Kuasa Hukum PT BJA Sesalkan Narasi Rasis Mantan Wali Kota Sorong, Minta Penegak Hukum Bertindak
SORONG, iNewssorongraya.id – Polemik dugaan pemalsuan dokumen izin reklamasi di Kota Sorong kian memanas. Setelah menyeret nama mantan Wali Kota Sorong, Lambert Jitmau, serta menuai desakan politik dari Anggota DPR RI, kini kuasa hukum PT Bagus Jaya Abadi (BJA), Yasin Djamaludin, angkat bicara dengan nada tegas.
Dalam pernyataannya, Yasin menegaskan bahwa dokumen izin reklamasi yang dimiliki PT BJA sah secara hukum. Atas dasar itu, pihaknya resmi melaporkan Lambert Jitmau ke Polda Papua Barat Daya pada 13 September 2025, dengan tuduhan memberikan keterangan palsu di bawah sumpah sebagaimana diatur Pasal 242 KUHP.
“Kami berharap penyidik segera menindaklanjuti laporan ini dengan penyelidikan dan penyidikan. Tim kami akan menyerahkan semua dokumen asli untuk diuji di laboratorium forensik, termasuk kertas, tanda tangan, hingga paraf koordinasi yang ada dalam surat-surat itu,” tegas Yasin, Minggu (14/9/2025).

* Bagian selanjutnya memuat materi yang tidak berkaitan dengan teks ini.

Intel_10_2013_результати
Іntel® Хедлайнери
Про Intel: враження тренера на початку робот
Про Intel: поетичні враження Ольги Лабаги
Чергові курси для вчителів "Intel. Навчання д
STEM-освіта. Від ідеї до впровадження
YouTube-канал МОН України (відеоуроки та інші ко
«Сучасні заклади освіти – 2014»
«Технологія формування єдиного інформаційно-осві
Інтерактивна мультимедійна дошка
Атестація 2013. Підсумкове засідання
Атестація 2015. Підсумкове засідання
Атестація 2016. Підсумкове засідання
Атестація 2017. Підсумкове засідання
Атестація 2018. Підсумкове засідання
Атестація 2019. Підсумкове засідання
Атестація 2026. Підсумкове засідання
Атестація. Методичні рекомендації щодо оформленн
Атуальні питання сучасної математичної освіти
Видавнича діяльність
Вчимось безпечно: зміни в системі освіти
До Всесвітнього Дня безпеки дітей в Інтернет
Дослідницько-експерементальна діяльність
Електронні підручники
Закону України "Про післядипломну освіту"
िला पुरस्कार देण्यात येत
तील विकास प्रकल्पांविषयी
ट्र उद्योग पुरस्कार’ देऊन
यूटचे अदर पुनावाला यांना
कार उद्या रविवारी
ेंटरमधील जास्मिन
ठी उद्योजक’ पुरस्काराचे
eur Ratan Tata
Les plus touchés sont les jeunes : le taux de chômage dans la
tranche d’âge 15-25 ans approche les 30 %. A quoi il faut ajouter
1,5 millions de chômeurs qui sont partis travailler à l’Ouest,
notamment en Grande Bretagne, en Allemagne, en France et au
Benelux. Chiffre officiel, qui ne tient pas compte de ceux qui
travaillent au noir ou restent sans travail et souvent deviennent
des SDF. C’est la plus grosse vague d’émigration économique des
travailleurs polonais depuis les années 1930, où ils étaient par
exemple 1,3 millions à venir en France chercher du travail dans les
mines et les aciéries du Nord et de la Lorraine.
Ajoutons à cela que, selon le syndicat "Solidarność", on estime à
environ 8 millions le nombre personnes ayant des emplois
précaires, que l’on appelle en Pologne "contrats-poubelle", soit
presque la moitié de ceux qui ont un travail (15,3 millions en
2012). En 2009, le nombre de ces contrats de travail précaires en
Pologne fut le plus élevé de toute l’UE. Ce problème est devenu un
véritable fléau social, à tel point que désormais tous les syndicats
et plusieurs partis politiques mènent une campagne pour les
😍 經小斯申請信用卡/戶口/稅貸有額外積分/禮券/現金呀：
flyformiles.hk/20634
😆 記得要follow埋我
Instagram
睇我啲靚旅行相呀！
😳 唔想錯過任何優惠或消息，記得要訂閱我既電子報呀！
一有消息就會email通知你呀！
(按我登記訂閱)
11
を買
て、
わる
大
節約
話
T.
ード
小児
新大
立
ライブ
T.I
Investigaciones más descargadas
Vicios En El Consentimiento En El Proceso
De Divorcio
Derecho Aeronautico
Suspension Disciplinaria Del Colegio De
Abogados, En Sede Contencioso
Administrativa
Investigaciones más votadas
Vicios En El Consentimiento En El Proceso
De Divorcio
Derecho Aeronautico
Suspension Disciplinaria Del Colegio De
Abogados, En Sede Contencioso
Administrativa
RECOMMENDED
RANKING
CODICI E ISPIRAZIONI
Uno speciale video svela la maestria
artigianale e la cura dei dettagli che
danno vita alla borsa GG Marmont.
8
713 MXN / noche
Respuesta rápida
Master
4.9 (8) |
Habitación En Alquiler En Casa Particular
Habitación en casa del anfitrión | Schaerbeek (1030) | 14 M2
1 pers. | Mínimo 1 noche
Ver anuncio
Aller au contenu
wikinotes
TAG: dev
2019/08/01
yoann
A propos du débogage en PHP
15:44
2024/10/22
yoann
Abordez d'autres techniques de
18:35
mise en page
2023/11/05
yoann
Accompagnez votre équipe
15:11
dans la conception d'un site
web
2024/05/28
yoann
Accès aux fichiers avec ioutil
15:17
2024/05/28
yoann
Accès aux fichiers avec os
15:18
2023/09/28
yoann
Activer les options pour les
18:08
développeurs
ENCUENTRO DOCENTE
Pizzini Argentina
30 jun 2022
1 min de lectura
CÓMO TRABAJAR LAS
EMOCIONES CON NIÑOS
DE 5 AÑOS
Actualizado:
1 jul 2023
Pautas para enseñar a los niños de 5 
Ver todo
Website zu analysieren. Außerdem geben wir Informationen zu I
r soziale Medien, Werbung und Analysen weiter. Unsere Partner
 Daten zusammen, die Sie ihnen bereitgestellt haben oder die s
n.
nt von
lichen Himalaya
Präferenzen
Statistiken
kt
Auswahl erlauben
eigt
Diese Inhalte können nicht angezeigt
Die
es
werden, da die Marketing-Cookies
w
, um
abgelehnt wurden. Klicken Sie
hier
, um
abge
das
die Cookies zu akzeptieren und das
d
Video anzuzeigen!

Selain menyoroti aspek hukum, Yasin juga mengecam pernyataan Lambert Jitmau yang dinilai beraroma rasis saat persidangan.
“Dalam beberapa kesempatan, Lambert menggunakan kata ‘Cina’ seakan-akan etnis tersebut tidak berhak hidup dan berusaha di Sorong. Saya menyesalkan kalimat rasis dari seorang mantan pejabat sekelas Lambert Jitmau. Perlu saya tegaskan, dalam perkara tanah reklamasi ini tidak ada keterlibatan WNA. Semua pihak adalah Warga Negara Indonesia yang sah memiliki hak hidup dan berusaha di seluruh wilayah NKRI,” ungkap Yasin.
Menurut Yasin, narasi bernuansa diskriminatif justru memperkeruh suasana publik dan tidak memberi manfaat bagi upaya penyelesaian perkara.
Kritik untuk Legislator

Lebih jauh, Yasin menanggapi pernyataan Anggota DPR RI Dapil Papua Barat Daya, Robert Joppy Kardinal, yang secara terbuka menyebut dokumen izin reklamasi milik BJA adalah palsu.
“Prinsipnya saya mendukung dan sepakat bahwa peristiwa hukum terkait keterangan Lambert Jitmau dalam perkara perdata No. 57/Pdt.G/2025/PN Son perlu diusut. Namun, pernyataan Robert Kardinal yang langsung menyimpulkan dokumen izin reklamasi palsu adalah keliru dan tidak berdasarkan hukum,” tegas Yasin.
Menurutnya, kasus ini harus dipandang dari dua sisi hukum. Jika benar dokumen BJA palsu, maka perusahaan wajib bertanggung jawab. Sebaliknya, jika dokumen tersebut sah, Lambert Jitmau harus mempertanggungjawabkan sumpah palsu yang ia buat di persidangan.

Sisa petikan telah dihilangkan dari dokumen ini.